• AIM OF THE TASK
Only the lines from the line containing "Department of Acc: and Finance" through the final line of the entries should be printed, exactly as given, with the pictures left out.

(Extracted data entries)
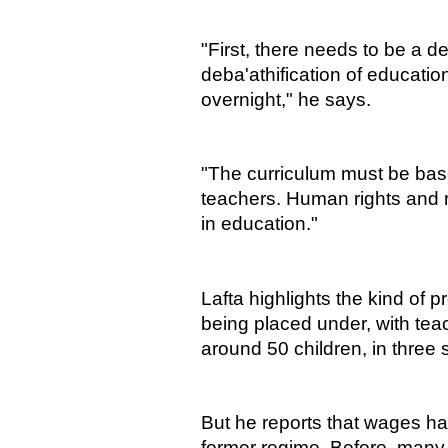
"First, there needs to be a d
deba'athification of educatio
overnight," he says.
"The curriculum must be bas
teachers. Human rights and 
in education."
Lafta highlights the kind of p
being placed under, with teac
around 50 children, in three s
But he reports that wages ha
former regime. Before, many 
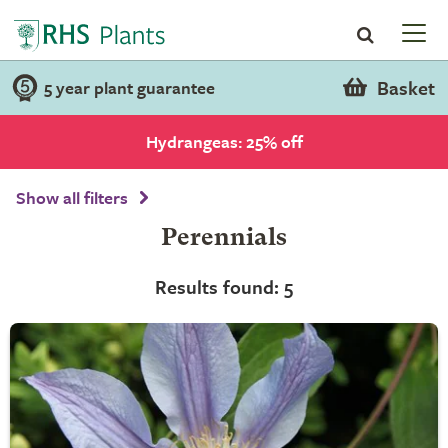
Basket
5 year plant guarantee
Hydrangeas: 25% off
Show all filters
Perennials
Results found: 5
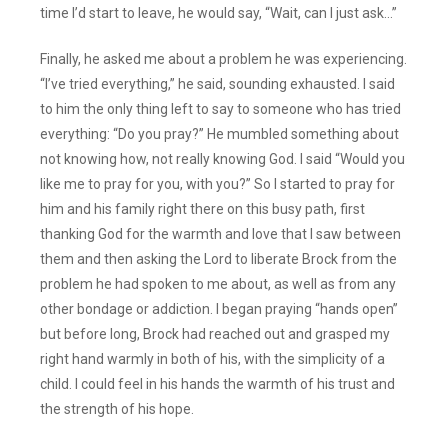
time I’d start to leave, he would say, “Wait, can I just ask…”
Finally, he asked me about a problem he was experiencing.
“I’ve tried everything,” he said, sounding exhausted. I said
to him the only thing left to say to someone who has tried
everything: “Do you pray?” He mumbled something about
not knowing how, not really knowing God. I said “Would you
like me to pray for you, with you?” So I started to pray for
him and his family right there on this busy path, first
thanking God for the warmth and love that I saw between
them and then asking the Lord to liberate Brock from the
problem he had spoken to me about, as well as from any
other bondage or addiction. I began praying “hands open”
but before long, Brock had reached out and grasped my
right hand warmly in both of his, with the simplicity of a
child. I could feel in his hands the warmth of his trust and
the strength of his hope.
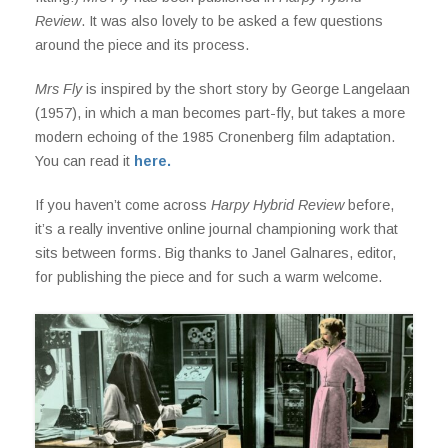
Review
. It was also lovely to be asked a few questions
around the piece and its process.
Mrs Fly
is inspired by the short story by George Langelaan
(1957), in which a man becomes part-fly, but takes a more
modern echoing of the 1985 Cronenberg film adaptation.
You can read it
here.
If you haven’t come across
Harpy Hybrid Review
before,
it’s a really inventive online journal championing work that
sits between forms. Big thanks to Janel Galnares, editor,
for publishing the piece and for such a warm welcome.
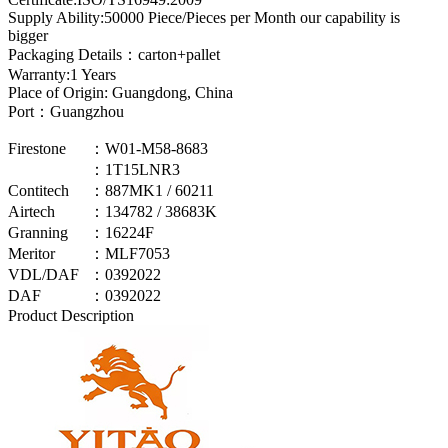
Supply Ability:50000 Piece/Pieces per Month our capability is
bigger
Packaging Details：carton+pallet
Warranty:1 Years
Place of Origin: Guangdong, China
Port：Guangzhou
Firestone
：W01-M58-8683
：1T15LNR3
Contitech
：887MK1 / 60211
Airtech
：134782 / 38683K
Granning
：16224F
Meritor
：MLF7053
VDL/DAF
：0392022
DAF
：0392022
Product Description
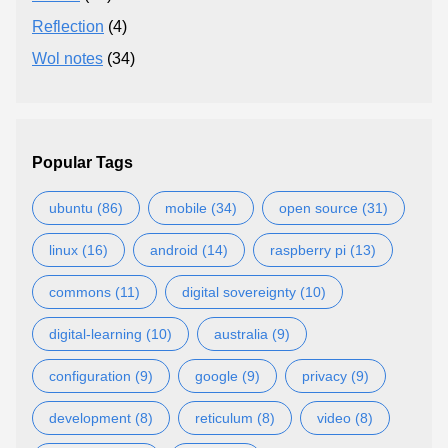
Reflection
(4)
Wol notes
(34)
Popular Tags
ubuntu (86)
mobile (34)
open source (31)
linux (16)
android (14)
raspberry pi (13)
commons (11)
digital sovereignty (10)
digital-learning (10)
australia (9)
configuration (9)
google (9)
privacy (9)
development (8)
reticulum (8)
video (8)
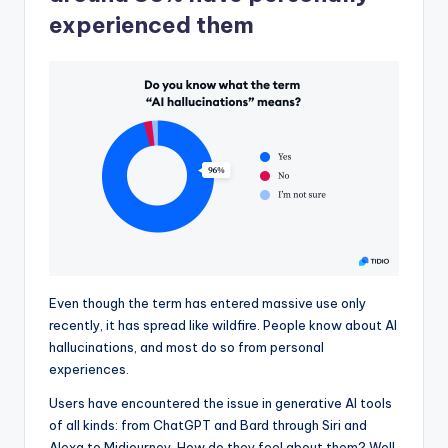
experienced them
Even though the term has entered massive use only
recently, it has spread like wildfire. People know about AI
hallucinations, and most do so from personal
experiences.
Users have encountered the issue in generative AI tools
of all kinds: from ChatGPT and Bard through Siri and
Alexa to Midjourney. How do they feel about them? Well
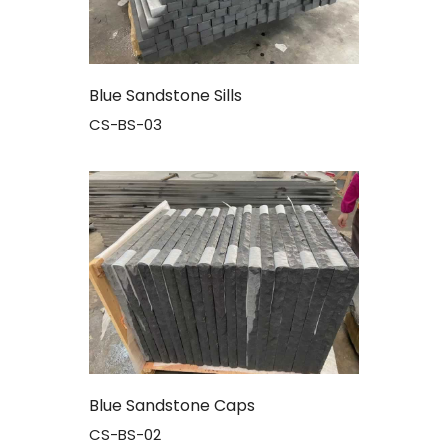
Blue Sandstone Sills
CS-BS-03
Blue Sandstone Caps
CS-BS-02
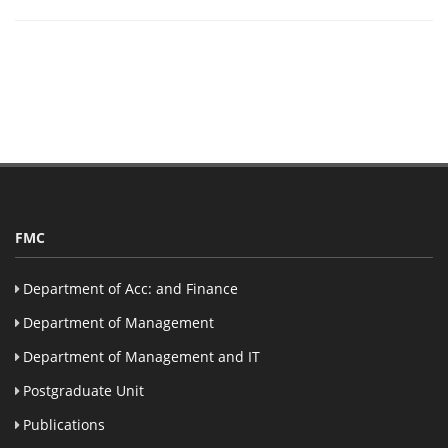
FMC
Department of Acc: and Finance
Department of Management
Department of Management and IT
Postgraduate Unit
Publications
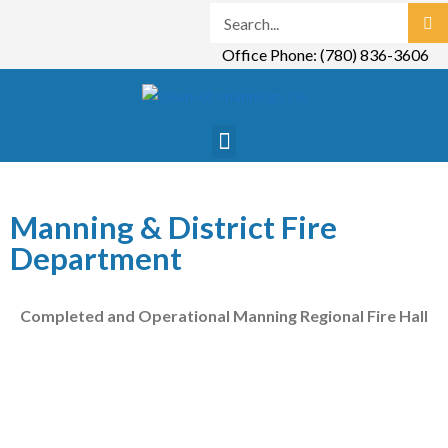
Office Phone: (780) 836-3606
Manning & District Fire
Department
Completed and Operational Manning Regional Fire Hall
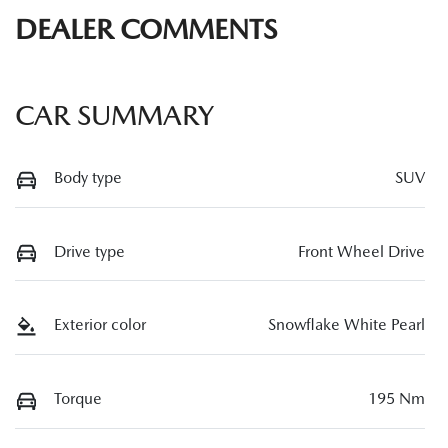
DEALER COMMENTS
CAR SUMMARY
Body type
SUV
Drive type
Front Wheel Drive
Exterior color
Snowflake White Pearl
Torque
195 Nm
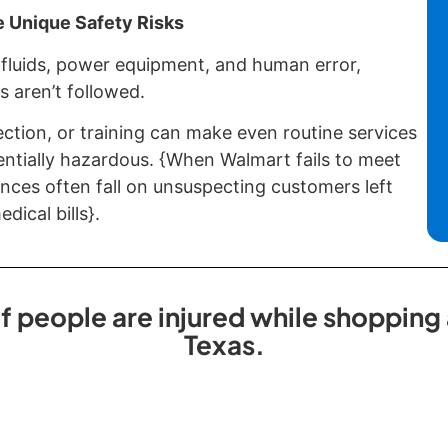
 Unique Safety Risks
fluids, power equipment, and human error,
s aren’t followed.
ection, or training can make even routine services
entially hazardous. {When Walmart fails to meet
nces often fall on unsuspecting customers left
dical bills}.
 people are injured while shopping a
Texas.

• RESPONSE TO THIS EXERCISE
Department of Acc: and Finance
Department of Management
Department of Management and IT
Postgraduate Unit
Publications
Office Phone: (780) 836-3606
Manning & District Fire
Department
Completed and Operational Manning Regional Fire Hall
DEALER COMMENTS
CAR SUMMARY
Body type
SUV
Drive type
Front Wheel Drive
Exterior color
Snowflake White Pearl
Torque
195 Nm
 Unique Safety Risks
fluids, power equipment, and human error,
s aren’t followed.
ection, or training can make even routine services
entially hazardous. {When Walmart fails to meet
nces often fall on unsuspecting customers left
dical bills}.
 people are injured while shopping a
Texas.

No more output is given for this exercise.